— BEGIN —

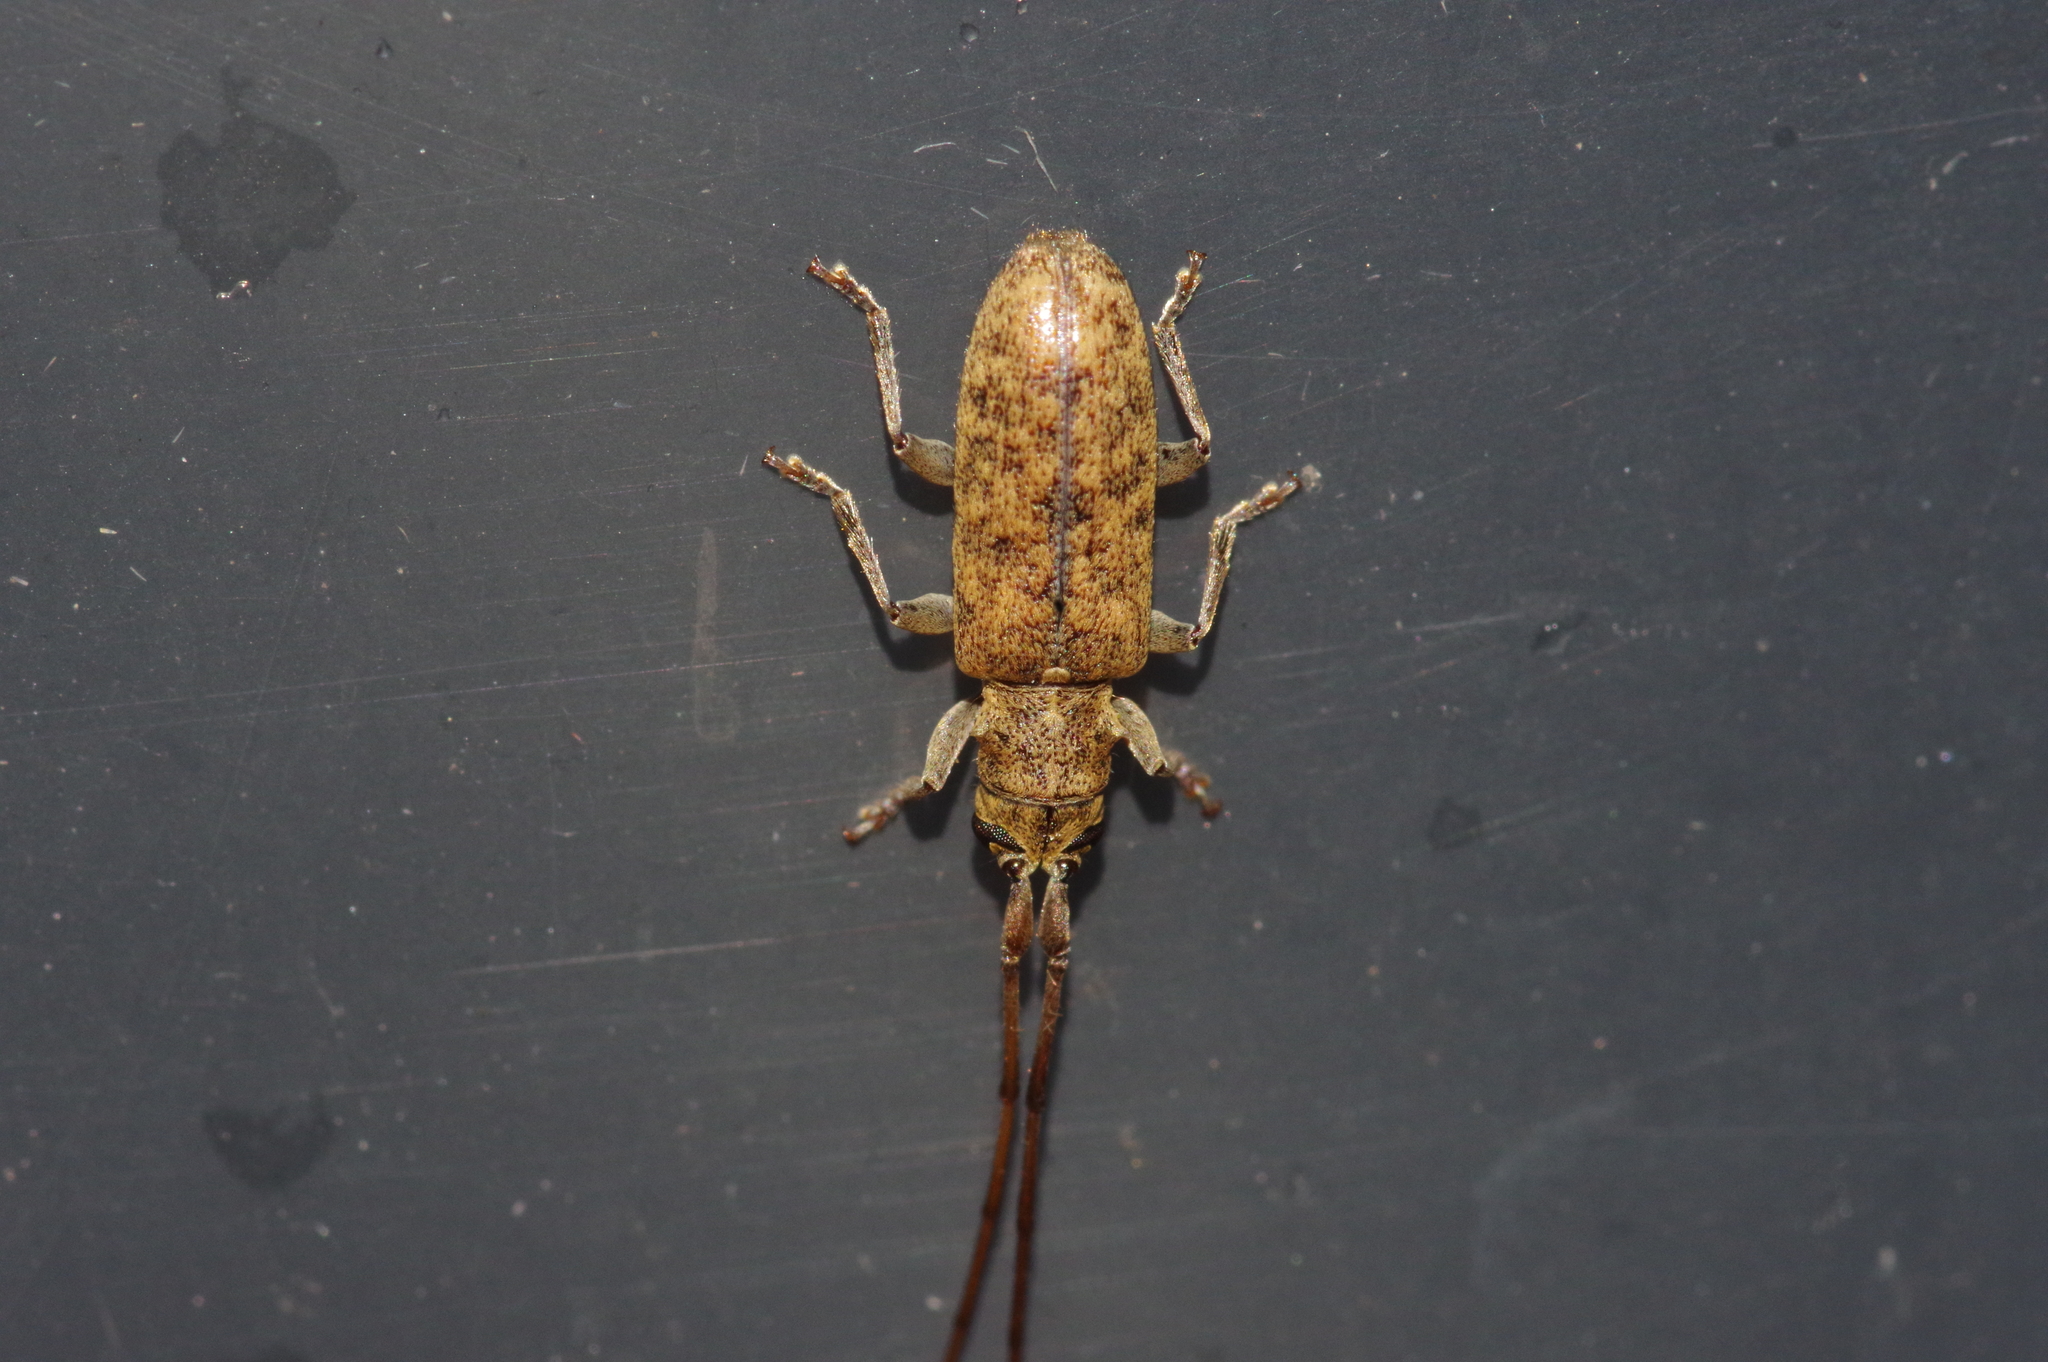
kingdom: Animalia
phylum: Arthropoda
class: Insecta
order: Coleoptera
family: Cerambycidae
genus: Xenolea
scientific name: Xenolea asiatica
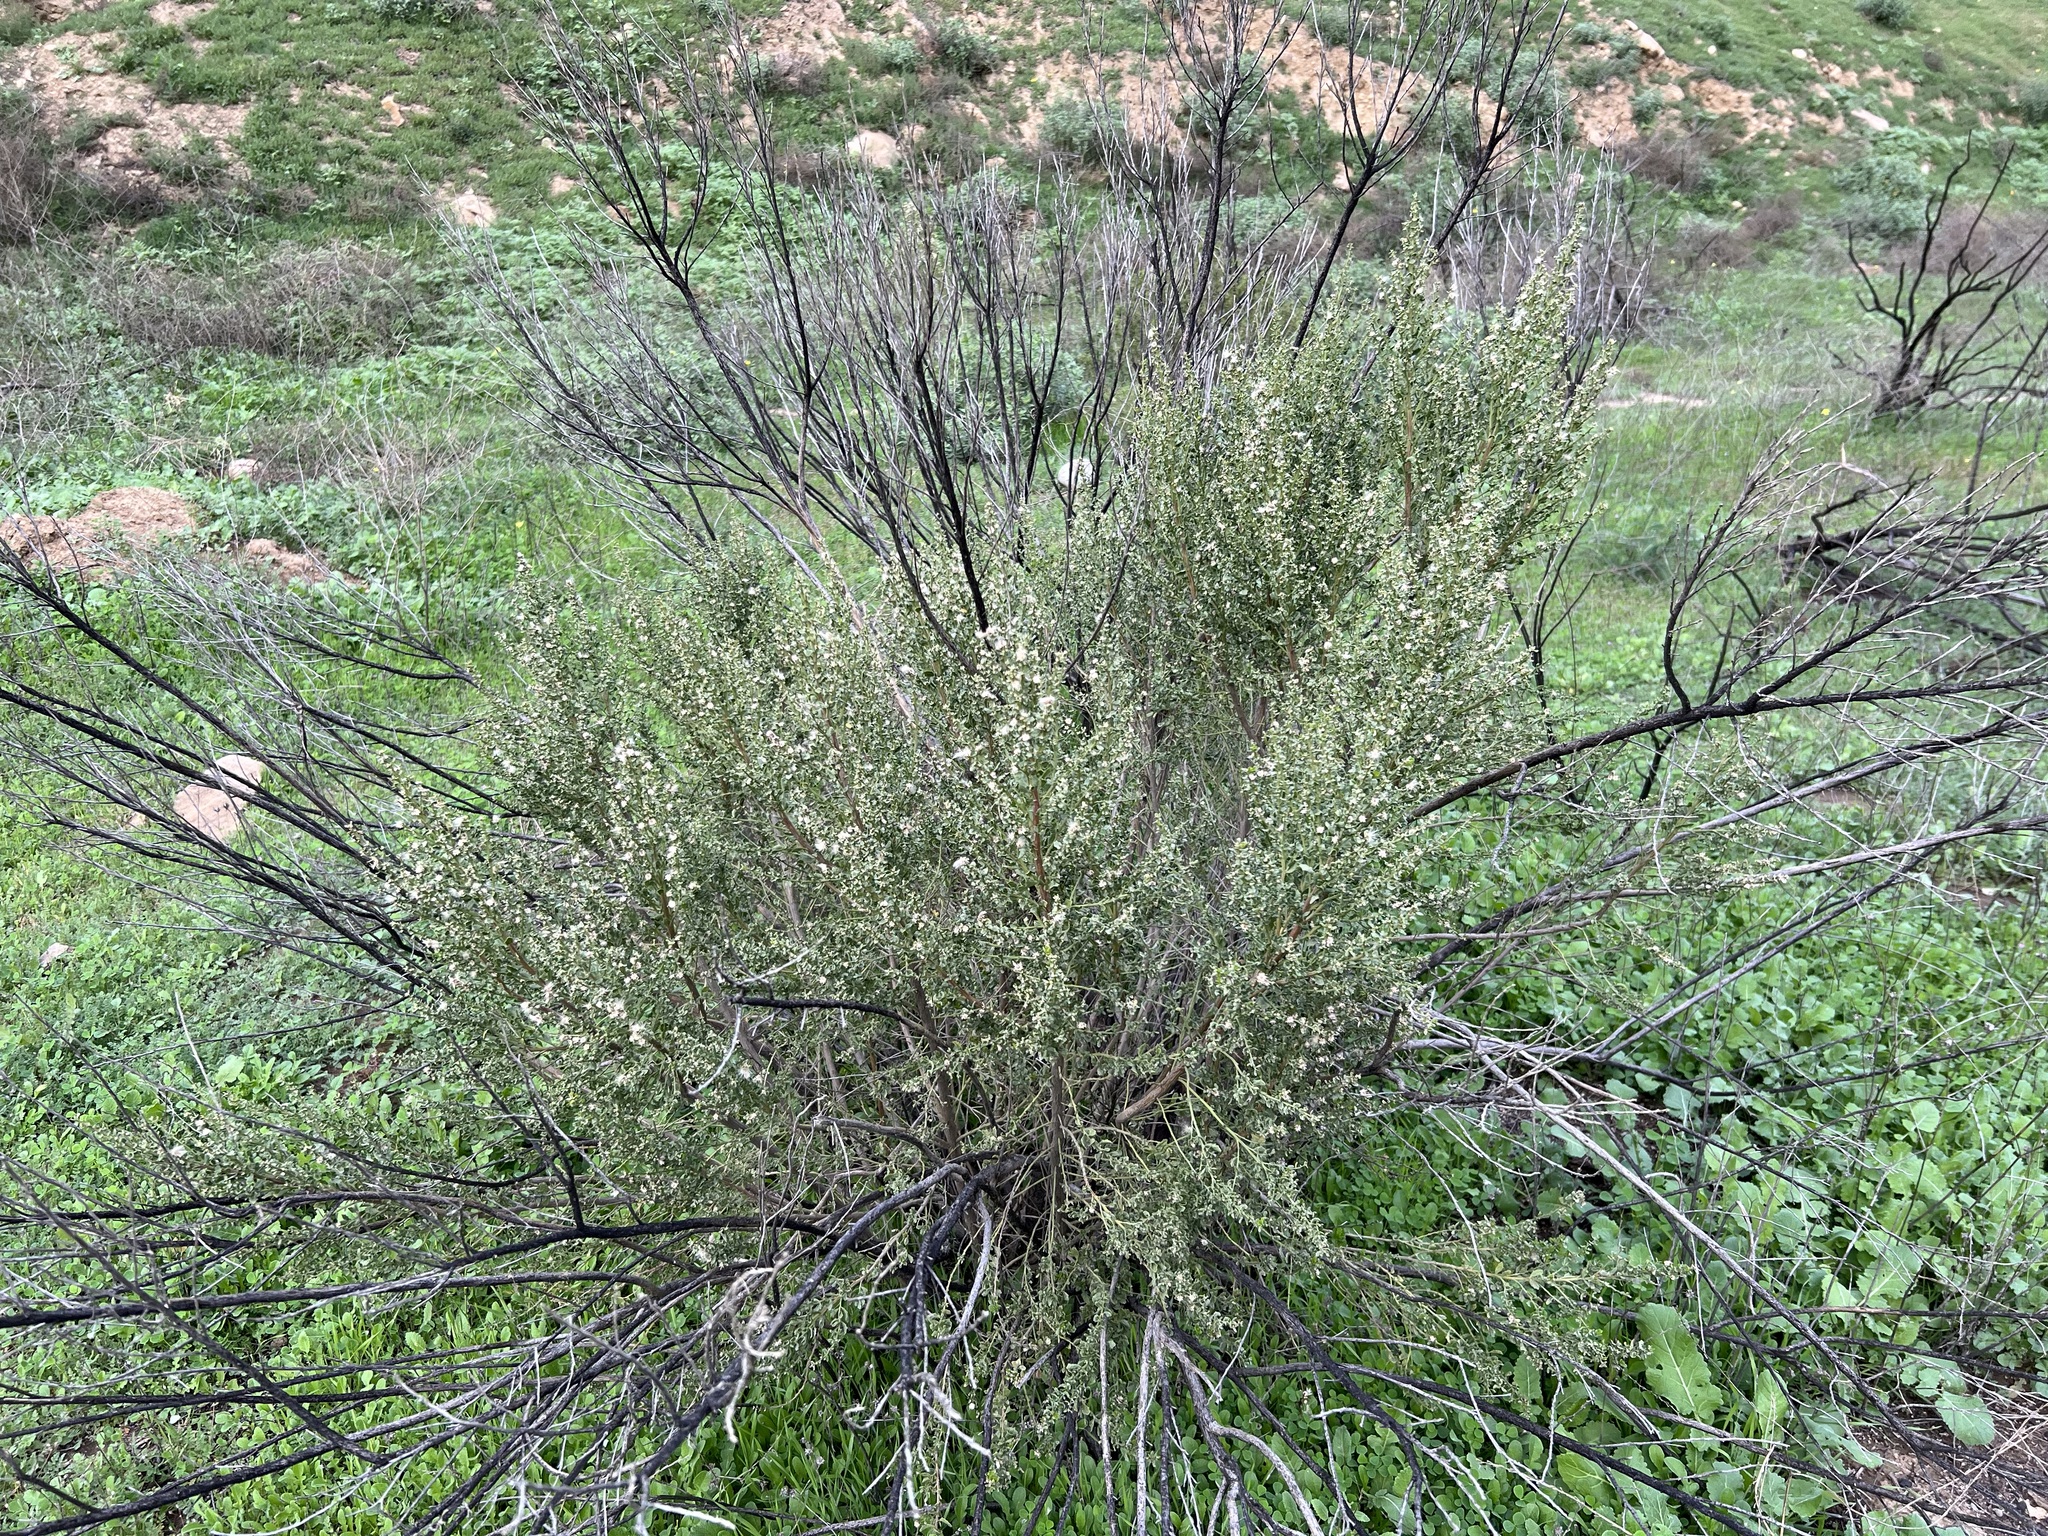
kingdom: Plantae
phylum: Tracheophyta
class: Magnoliopsida
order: Asterales
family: Asteraceae
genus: Baccharis
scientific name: Baccharis pilularis
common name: Coyotebrush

— END —

__What the task requires__.
Rewrite the lines of all the records above with "scientific name" changed to "species" wherever it appears, keeping everything else the same. Leave out the picture lines.

__Task output__.
kingdom: Animalia
phylum: Arthropoda
class: Insecta
order: Coleoptera
family: Cerambycidae
genus: Xenolea
species: Xenolea asiatica
kingdom: Plantae
phylum: Tracheophyta
class: Magnoliopsida
order: Asterales
family: Asteraceae
genus: Baccharis
species: Baccharis pilularis
common name: Coyotebrush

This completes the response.